Choosing a Photographer
By: Daniel
Why should you choose a professional photographer when you need or want to have images of yourself or of loved ones made? Well, the same reason you would pick a surgeon to operate on you rather than an auto mechanic. The surgeon is well trained, has the right facilities and tools to perform a task that helps ensure your safety and well-being. You would choose an auto mechanic if you wanted complex work done to your car for the same reasons.
In this day of cell phone cameras, YouTube Certified Pros and self-proclaimed “experts” several facets of photography are often overlooked. A true professional will have the proper training, professional equipment, and the know how to ensure the best possible image is delivered to you. Cell phone images are great if you only view them on a cell phone, tablet or computer—with their backlit screen—making images look better than they are. And even with that, chances are the images are not well posed or lit. Because the person with the phone doesn’t have the tools to pose someone, i.e., the knowledge--and a phone can’t utilize off camera lights, ISO, apertures and shutter speeds. And images on Instagram don’t reflect how good the image is due to their small size. Images tend to look good when they’re not much larger than a postage stamp.

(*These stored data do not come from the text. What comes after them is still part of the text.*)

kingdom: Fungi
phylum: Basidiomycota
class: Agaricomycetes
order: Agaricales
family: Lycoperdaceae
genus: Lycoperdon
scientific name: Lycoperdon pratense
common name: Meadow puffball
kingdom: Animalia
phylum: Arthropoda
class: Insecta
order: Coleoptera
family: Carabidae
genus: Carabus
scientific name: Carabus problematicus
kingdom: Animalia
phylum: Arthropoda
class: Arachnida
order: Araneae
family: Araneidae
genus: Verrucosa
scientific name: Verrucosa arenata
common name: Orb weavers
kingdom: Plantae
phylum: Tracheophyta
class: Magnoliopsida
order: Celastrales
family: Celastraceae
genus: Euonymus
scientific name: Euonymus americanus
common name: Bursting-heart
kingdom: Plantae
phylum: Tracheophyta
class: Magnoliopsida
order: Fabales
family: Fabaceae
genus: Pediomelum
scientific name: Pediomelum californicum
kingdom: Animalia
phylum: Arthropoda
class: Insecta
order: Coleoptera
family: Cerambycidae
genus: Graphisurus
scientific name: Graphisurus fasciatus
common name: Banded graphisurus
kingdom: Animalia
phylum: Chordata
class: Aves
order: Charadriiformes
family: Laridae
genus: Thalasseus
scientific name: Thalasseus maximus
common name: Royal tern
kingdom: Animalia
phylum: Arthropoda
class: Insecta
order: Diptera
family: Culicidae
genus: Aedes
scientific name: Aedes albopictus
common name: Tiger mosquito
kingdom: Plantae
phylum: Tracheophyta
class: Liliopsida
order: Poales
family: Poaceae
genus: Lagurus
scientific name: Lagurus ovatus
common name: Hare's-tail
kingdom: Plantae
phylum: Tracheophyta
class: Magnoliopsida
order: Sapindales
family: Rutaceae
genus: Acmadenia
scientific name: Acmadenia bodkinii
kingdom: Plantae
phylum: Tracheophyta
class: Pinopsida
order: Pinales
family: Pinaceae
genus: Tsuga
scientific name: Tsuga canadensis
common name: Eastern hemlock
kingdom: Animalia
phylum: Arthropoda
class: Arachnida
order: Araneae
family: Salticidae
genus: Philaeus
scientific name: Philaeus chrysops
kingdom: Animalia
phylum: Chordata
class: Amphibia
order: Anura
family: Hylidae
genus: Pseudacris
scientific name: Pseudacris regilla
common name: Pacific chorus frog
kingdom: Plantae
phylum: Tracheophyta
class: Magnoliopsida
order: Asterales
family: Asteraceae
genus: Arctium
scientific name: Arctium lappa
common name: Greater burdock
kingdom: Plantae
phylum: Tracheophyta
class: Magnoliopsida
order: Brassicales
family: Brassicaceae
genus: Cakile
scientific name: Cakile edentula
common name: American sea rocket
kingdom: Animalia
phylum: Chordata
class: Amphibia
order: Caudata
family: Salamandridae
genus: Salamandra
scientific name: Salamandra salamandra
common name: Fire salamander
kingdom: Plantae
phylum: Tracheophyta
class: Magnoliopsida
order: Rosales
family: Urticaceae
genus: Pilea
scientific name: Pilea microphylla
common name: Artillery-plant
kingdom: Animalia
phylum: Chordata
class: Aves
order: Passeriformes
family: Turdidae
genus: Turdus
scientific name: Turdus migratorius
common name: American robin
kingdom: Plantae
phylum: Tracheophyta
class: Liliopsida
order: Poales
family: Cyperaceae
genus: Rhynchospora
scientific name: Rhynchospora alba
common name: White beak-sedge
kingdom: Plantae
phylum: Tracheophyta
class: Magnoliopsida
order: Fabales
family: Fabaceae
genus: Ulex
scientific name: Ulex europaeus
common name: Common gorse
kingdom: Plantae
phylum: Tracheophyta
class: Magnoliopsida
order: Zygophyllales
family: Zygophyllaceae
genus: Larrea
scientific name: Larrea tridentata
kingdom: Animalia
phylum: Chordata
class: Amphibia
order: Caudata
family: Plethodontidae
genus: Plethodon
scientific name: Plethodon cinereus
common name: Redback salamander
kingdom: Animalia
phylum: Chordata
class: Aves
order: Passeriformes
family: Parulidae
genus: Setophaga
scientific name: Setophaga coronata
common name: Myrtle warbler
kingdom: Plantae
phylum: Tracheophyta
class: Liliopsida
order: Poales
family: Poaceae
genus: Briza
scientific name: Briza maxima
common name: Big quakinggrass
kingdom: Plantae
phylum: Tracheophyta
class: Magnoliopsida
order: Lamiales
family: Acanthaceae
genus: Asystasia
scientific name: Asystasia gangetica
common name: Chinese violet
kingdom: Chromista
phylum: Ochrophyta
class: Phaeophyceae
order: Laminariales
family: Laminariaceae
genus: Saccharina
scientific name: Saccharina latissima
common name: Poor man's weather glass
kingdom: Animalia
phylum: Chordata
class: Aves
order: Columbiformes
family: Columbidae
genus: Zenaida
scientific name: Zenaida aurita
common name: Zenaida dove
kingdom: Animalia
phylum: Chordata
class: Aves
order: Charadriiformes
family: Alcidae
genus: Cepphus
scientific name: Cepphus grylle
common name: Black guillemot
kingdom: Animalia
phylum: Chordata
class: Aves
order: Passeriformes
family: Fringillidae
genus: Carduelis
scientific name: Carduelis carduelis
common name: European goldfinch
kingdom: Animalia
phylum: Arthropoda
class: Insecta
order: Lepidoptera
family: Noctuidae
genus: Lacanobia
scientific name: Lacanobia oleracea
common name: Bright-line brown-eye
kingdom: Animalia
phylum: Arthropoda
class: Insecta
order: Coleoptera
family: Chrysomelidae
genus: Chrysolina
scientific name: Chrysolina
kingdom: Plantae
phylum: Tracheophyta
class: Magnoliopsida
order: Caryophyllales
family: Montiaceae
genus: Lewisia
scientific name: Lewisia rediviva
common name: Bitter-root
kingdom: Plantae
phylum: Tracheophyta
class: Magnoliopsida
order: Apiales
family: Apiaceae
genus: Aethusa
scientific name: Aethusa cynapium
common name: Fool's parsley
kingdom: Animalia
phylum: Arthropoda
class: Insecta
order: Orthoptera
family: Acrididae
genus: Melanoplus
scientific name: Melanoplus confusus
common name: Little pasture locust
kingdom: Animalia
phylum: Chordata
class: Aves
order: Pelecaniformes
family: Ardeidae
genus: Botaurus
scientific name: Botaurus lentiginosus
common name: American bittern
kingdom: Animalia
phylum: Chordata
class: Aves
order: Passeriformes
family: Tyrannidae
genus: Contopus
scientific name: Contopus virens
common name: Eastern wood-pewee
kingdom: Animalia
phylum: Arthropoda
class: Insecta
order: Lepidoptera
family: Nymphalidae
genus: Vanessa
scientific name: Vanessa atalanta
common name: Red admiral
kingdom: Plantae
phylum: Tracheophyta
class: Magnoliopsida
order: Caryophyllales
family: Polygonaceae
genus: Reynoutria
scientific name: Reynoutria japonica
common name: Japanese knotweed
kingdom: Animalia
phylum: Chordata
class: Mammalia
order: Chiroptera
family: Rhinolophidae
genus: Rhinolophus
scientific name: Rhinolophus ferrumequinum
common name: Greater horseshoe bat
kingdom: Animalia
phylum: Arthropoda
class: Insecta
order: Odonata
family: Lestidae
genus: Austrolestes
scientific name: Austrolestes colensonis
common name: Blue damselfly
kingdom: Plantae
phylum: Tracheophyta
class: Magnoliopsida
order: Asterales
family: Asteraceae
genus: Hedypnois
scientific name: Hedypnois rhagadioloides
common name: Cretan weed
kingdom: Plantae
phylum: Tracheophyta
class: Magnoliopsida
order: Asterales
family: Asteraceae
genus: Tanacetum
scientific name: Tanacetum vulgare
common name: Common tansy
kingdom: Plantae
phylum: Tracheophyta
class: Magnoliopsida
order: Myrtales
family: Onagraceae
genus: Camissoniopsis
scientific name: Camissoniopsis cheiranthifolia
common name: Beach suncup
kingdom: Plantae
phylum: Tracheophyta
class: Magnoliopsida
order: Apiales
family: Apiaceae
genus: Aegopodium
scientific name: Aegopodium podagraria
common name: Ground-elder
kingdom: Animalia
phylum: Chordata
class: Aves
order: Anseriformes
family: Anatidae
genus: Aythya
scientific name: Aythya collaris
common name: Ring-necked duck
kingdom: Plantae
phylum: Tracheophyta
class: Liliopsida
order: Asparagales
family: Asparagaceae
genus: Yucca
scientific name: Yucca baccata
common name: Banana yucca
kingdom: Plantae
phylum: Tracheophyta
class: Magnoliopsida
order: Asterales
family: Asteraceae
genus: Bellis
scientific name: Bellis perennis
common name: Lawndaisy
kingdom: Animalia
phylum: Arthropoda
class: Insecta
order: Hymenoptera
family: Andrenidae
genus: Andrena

The same goes for the amateur who will take your picture(s) for little or nothing. They will typically have amateur equipment, (camera and lenses) and often little to no training in posing and lighting. You’ll get a photo, but a professional photographer makes an image by placing the subject and themselves in the correct location, posing them in the right way and lighting them adequately based on the pose and the environment. The right camera and lens can make a considerable difference in the quality of the image you receive. In addition, a professional will know how to post process your images to make sure they’re light or dark enough, sharp enough, and the color and contrast is good, along with correcting any blemishes, stray hairs, etc., without changing you into a waxen figure. And what if that person with a phone was asked to enlarge the photo into an 8x10 or 11x14, 16x20, 20x24, 24x36, 30x40? Have you ever seen what an image from a phone looks like enlarged to that size? Awful. One word—awful, or you could say horrible. An amateur rarely, if ever, works with a professional lab that can print images on various media; so that if you want a framed, 24x36 image on canvas you will receive a beautiful print to hang on your wall.
As a professional, I’m fully licensed, and insured. I have a studio and studio lighting so that I can create studio images in addition to location shots. I know how to light indoors and out, so you won’t hear me say, “Oh I do natural light photographs, I have no need for flash.” I too can shoot in only natural light, but time, experience and training have shown me that knowing how to light someone with a reflector, or off camera flash renders a better look and saves me from spending a whole lot of time in post-production adjusting what I could have done simply with additive light. As a pro I’ve made my bones through training, experience, learning from the best, and then teaching my photographic knowledge to others. I have a studio; professional equipment and I deliver professional results.
So, when searching for a photographer ask if they’re licensed, with the city, county and state, and if they carry liability insurance. Ask if they have a website and a portfolio of prints, not just Instagram or other social media postings. Ask if they have a studio and how long they’ve been in the business and how they learned photography. Look at their work. Determine if it’s professional quality. If they can’t produce all of the above, you’re talking to someone who should not be charging for their work—they’re not a professional photographer—and could be violating the law by charging you and/or advertising their photographic services. It’s people like this that often give us real photographers a bad reputation. Don’t let price override value. Remember: a cheap photographer is never good, and a good photographer is never cheap.